--- START ---

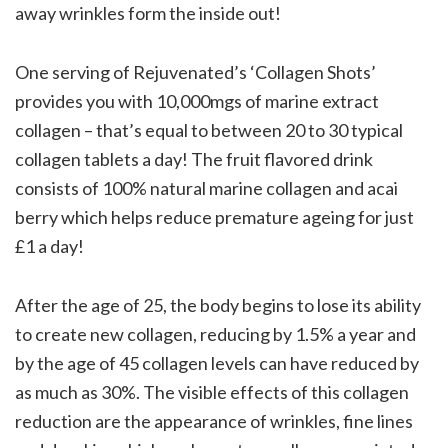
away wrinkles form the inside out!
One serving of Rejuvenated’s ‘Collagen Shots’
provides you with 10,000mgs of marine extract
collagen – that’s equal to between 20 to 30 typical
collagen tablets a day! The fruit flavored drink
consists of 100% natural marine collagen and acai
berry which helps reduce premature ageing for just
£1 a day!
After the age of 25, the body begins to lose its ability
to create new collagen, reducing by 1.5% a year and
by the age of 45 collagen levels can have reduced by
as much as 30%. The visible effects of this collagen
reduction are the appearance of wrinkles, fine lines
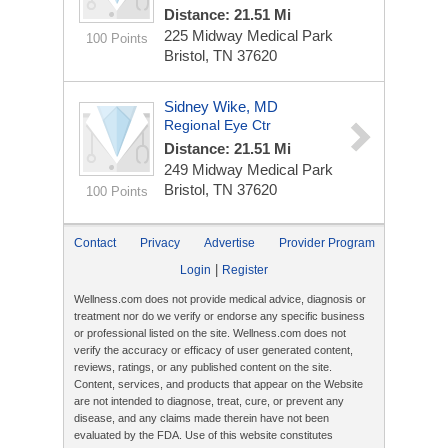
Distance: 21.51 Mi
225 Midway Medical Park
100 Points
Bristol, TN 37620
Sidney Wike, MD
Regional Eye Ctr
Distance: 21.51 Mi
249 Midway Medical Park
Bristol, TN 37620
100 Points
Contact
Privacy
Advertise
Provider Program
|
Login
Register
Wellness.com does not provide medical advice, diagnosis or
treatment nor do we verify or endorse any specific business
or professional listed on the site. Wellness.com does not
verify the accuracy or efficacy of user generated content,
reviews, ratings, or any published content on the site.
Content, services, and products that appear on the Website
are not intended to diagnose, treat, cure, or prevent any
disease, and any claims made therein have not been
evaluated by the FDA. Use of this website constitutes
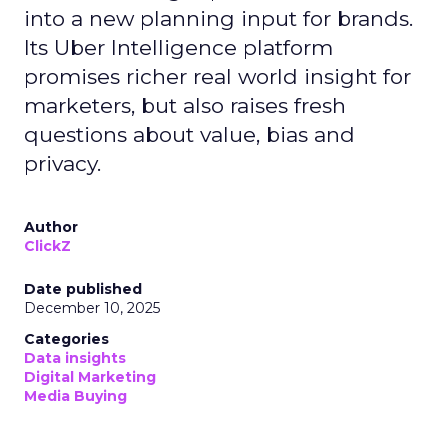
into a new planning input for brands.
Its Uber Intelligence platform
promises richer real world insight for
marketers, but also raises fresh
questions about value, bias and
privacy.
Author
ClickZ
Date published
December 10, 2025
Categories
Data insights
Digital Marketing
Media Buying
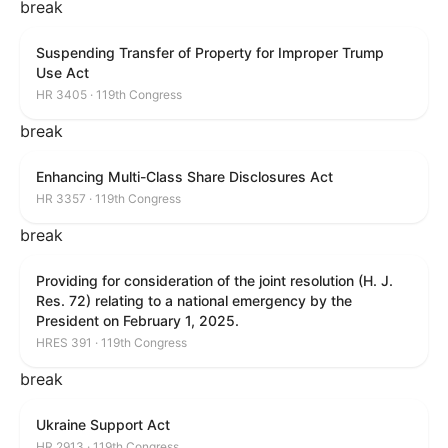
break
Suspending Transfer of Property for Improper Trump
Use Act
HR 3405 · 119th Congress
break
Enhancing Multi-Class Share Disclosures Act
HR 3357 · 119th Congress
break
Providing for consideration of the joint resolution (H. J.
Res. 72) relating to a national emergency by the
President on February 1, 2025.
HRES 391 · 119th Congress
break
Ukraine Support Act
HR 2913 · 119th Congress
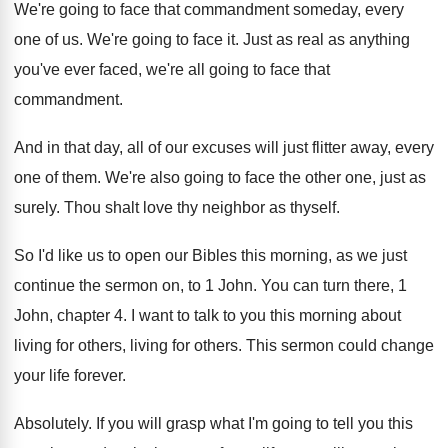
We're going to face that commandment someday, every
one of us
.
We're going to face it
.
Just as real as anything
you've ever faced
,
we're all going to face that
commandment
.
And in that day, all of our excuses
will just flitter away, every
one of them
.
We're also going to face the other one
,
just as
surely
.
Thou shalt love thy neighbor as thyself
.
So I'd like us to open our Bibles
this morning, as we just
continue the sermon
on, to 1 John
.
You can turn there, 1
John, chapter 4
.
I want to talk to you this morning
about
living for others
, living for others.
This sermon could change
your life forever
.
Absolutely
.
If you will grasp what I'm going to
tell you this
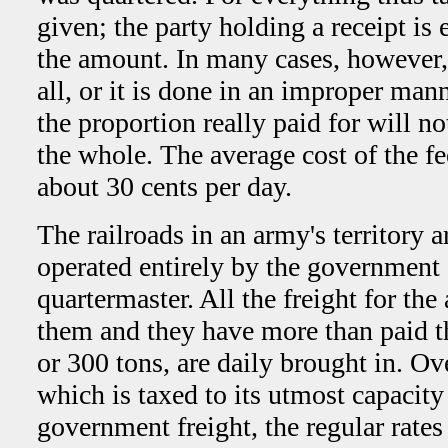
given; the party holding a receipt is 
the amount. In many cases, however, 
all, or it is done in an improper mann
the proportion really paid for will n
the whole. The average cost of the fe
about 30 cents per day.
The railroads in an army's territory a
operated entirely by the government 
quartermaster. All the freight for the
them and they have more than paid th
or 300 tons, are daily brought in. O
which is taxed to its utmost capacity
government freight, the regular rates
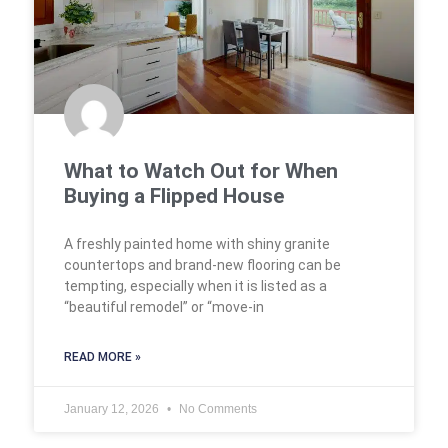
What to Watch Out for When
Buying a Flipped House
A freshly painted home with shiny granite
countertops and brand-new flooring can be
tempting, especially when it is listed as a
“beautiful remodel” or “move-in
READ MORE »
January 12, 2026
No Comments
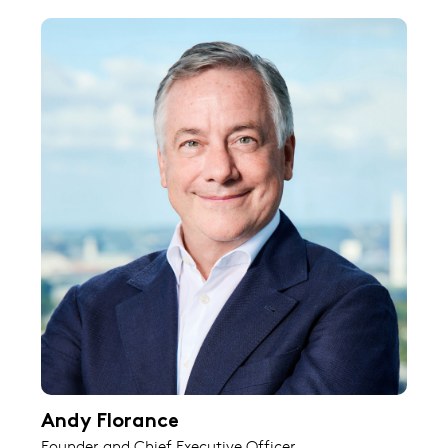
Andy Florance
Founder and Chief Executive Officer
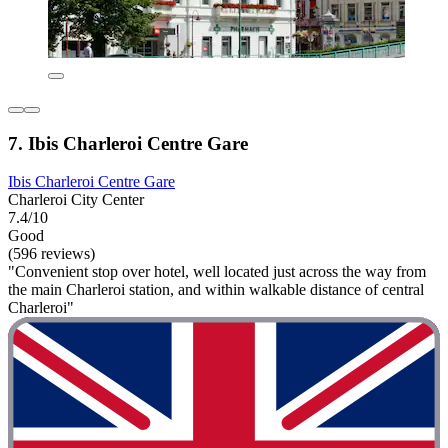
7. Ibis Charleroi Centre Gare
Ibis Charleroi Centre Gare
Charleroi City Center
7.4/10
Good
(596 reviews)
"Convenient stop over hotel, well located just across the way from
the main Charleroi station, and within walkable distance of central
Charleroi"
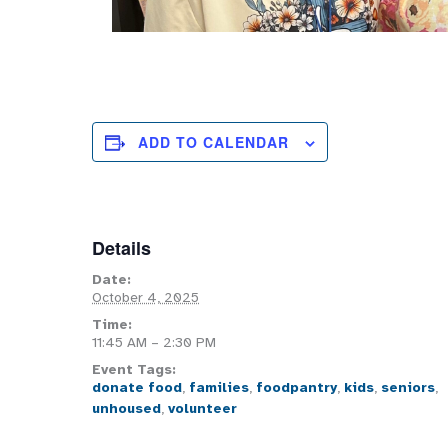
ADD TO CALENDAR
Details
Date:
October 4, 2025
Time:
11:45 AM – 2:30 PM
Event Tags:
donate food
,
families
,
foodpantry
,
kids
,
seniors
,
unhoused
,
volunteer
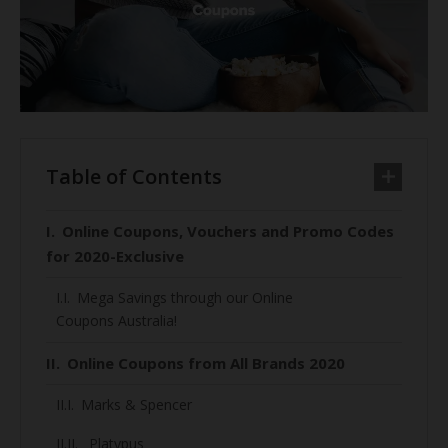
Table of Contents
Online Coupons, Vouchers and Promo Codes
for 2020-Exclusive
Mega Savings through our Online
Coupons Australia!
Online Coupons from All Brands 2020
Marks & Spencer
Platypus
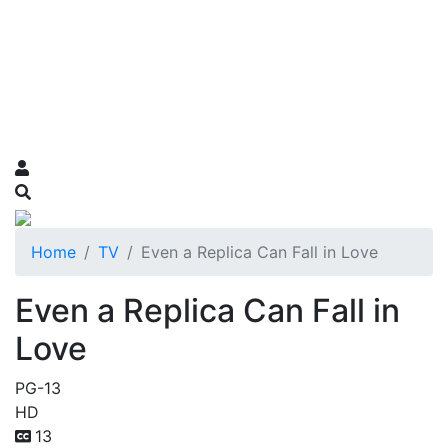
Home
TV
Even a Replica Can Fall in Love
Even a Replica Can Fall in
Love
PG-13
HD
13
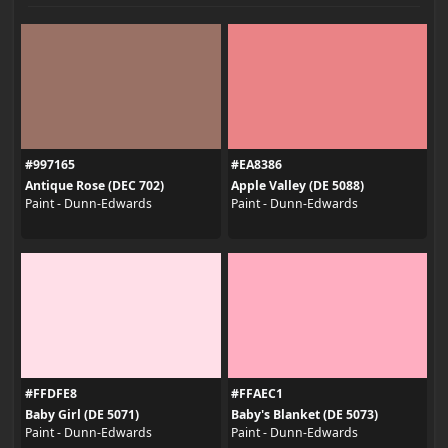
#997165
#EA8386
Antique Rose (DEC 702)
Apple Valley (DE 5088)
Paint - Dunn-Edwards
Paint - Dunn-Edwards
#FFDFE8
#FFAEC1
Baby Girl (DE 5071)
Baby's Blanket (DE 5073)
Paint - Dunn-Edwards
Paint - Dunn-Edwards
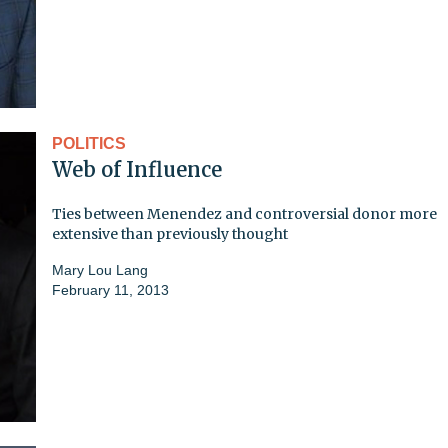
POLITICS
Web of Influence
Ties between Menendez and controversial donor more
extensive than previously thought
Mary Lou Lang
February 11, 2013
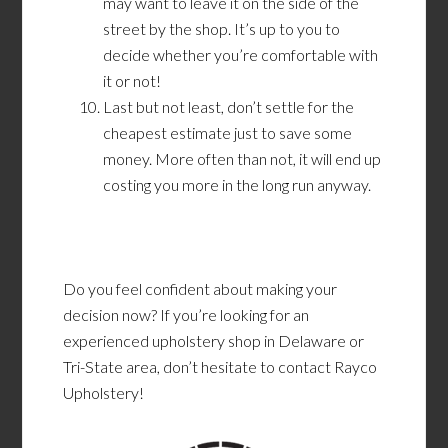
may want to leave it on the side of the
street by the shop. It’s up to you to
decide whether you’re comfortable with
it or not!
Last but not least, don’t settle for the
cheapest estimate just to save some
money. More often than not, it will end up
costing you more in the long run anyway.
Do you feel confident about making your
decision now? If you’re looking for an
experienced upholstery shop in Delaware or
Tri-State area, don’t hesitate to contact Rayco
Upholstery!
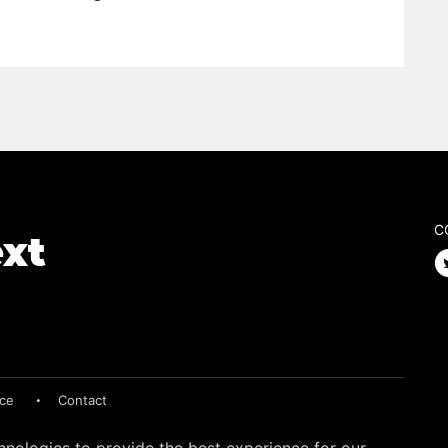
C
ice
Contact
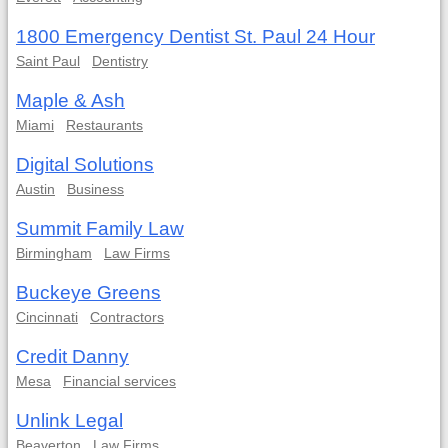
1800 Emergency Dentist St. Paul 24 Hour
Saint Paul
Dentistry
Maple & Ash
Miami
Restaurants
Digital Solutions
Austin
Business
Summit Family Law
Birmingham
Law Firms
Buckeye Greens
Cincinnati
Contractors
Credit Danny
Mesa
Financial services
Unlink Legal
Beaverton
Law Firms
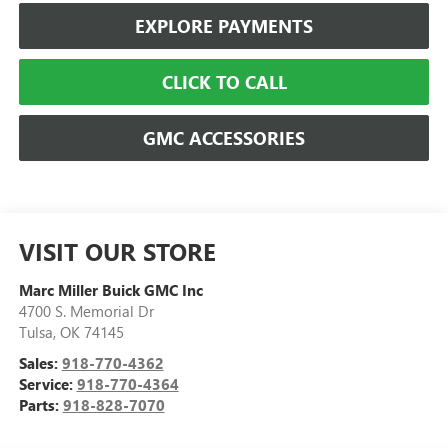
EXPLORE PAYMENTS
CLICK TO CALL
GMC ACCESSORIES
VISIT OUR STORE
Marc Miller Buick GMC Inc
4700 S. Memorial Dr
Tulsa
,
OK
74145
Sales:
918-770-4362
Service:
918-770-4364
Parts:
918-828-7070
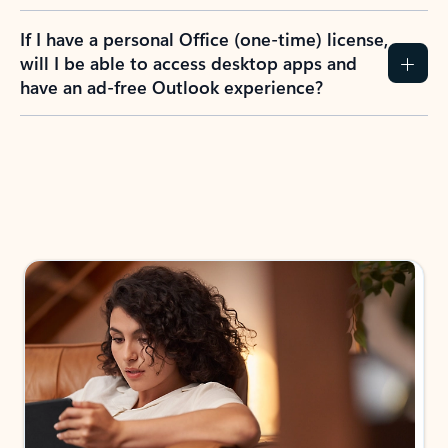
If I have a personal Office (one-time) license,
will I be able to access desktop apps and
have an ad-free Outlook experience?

--- END ---

**EXERCISE DIRECTIONS**
Copy the text read from each of the records above word for word, from the first record to the last, and leave the pictures out of your answer.

**TASK ANSWER**
away wrinkles form the inside out!
One serving of Rejuvenated’s ‘Collagen Shots’
provides you with 10,000mgs of marine extract
collagen – that’s equal to between 20 to 30 typical
collagen tablets a day! The fruit flavored drink
consists of 100% natural marine collagen and acai
berry which helps reduce premature ageing for just
£1 a day!
After the age of 25, the body begins to lose its ability
to create new collagen, reducing by 1.5% a year and
by the age of 45 collagen levels can have reduced by
as much as 30%. The visible effects of this collagen
reduction are the appearance of wrinkles, fine lines
Distance: 21.51 Mi
225 Midway Medical Park
100 Points
Bristol, TN 37620
Sidney Wike, MD
Regional Eye Ctr
Distance: 21.51 Mi
249 Midway Medical Park
Bristol, TN 37620
100 Points
Contact
Privacy
Advertise
Provider Program
|
Login
Register
Wellness.com does not provide medical advice, diagnosis or
treatment nor do we verify or endorse any specific business
or professional listed on the site. Wellness.com does not
verify the accuracy or efficacy of user generated content,
reviews, ratings, or any published content on the site.
Content, services, and products that appear on the Website
are not intended to diagnose, treat, cure, or prevent any
disease, and any claims made therein have not been
evaluated by the FDA. Use of this website constitutes
into a new planning input for brands.
Its Uber Intelligence platform
promises richer real world insight for
marketers, but also raises fresh
questions about value, bias and
privacy.
Author
ClickZ
Date published
December 10, 2025
Categories
Data insights
Digital Marketing
Media Buying
break
Suspending Transfer of Property for Improper Trump
Use Act
HR 3405 · 119th Congress
break
Enhancing Multi-Class Share Disclosures Act
HR 3357 · 119th Congress
break
Providing for consideration of the joint resolution (H. J.
Res. 72) relating to a national emergency by the
President on February 1, 2025.
HRES 391 · 119th Congress
break
Ukraine Support Act
HR 2913 · 119th Congress
We're going to face that commandment someday, every
one of us
.
We're going to face it
.
Just as real as anything
you've ever faced
,
we're all going to face that
commandment
.
And in that day, all of our excuses
will just flitter away, every
one of them
.
We're also going to face the other one
,
just as
surely
.
Thou shalt love thy neighbor as thyself
.
So I'd like us to open our Bibles
this morning, as we just
continue the sermon
on, to 1 John
.
You can turn there, 1
John, chapter 4
.
I want to talk to you this morning
about
living for others
, living for others.
This sermon could change
your life forever
.
Absolutely
.
If you will grasp what I'm going to
tell you this
given; the party holding a receipt is 
the amount. In many cases, however, 
all, or it is done in an improper mann
the proportion really paid for will n
the whole. The average cost of the fe
about 30 cents per day.
The railroads in an army's territory a
operated entirely by the government 
quartermaster. All the freight for the
them and they have more than paid th
or 300 tons, are daily brought in. O
which is taxed to its utmost capacity
government freight, the regular rates
What to Watch Out for When
Buying a Flipped House
A freshly painted home with shiny granite
countertops and brand-new flooring can be
tempting, especially when it is listed as a
“beautiful remodel” or “move-in
READ MORE »
January 12, 2026
No Comments
Andy Florance
Founder and Chief Executive Officer
7. Ibis Charleroi Centre Gare
Ibis Charleroi Centre Gare
Charleroi City Center
7.4/10
Good
(596 reviews)
"Convenient stop over hotel, well located just across the way from
the main Charleroi station, and within walkable distance of central
Charleroi"
ADD TO CALENDAR
Details
Date:
October 4, 2025
Time:
11:45 AM – 2:30 PM
Event Tags:
donate food
,
families
,
foodpantry
,
kids
,
seniors
,
unhoused
,
volunteer
Table of Contents
Online Coupons, Vouchers and Promo Codes
for 2020-Exclusive
Mega Savings through our Online
Coupons Australia!
Online Coupons from All Brands 2020
Marks & Spencer
Platypus
Home
TV
Even a Replica Can Fall in Love
Even a Replica Can Fall in
Love
PG-13
HD
13
#997165
#EA8386
Antique Rose (DEC 702)
Apple Valley (DE 5088)
Paint - Dunn-Edwards
Paint - Dunn-Edwards
#FFDFE8
#FFAEC1
Baby Girl (DE 5071)
Baby's Blanket (DE 5073)
Paint - Dunn-Edwards
Paint - Dunn-Edwards
POLITICS
Web of Influence
Ties between Menendez and controversial donor more
extensive than previously thought
Mary Lou Lang
February 11, 2013
may want to leave it on the side of the
street by the shop. It’s up to you to
decide whether you’re comfortable with
it or not!
Last but not least, don’t settle for the
cheapest estimate just to save some
money. More often than not, it will end up
costing you more in the long run anyway.
Do you feel confident about making your
decision now? If you’re looking for an
experienced upholstery shop in Delaware or
Tri-State area, don’t hesitate to contact Rayco
Upholstery!
C
ice
Contact
1800 Emergency Dentist St. Paul 24 Hour
Saint Paul
Dentistry
Maple & Ash
Miami
Restaurants
Digital Solutions
Austin
Business
Summit Family Law
Birmingham
Law Firms
Buckeye Greens
Cincinnati
Contractors
Credit Danny
Mesa
Financial services
Unlink Legal
Beaverton
Law Firms
EXPLORE PAYMENTS
CLICK TO CALL
GMC ACCESSORIES
VISIT OUR STORE
Marc Miller Buick GMC Inc
4700 S. Memorial Dr
Tulsa
,
OK
74145
Sales:
918-770-4362
Service:
918-770-4364
Parts:
918-828-7070
If I have a personal Office (one-time) license,
will I be able to access desktop apps and
have an ad-free Outlook experience?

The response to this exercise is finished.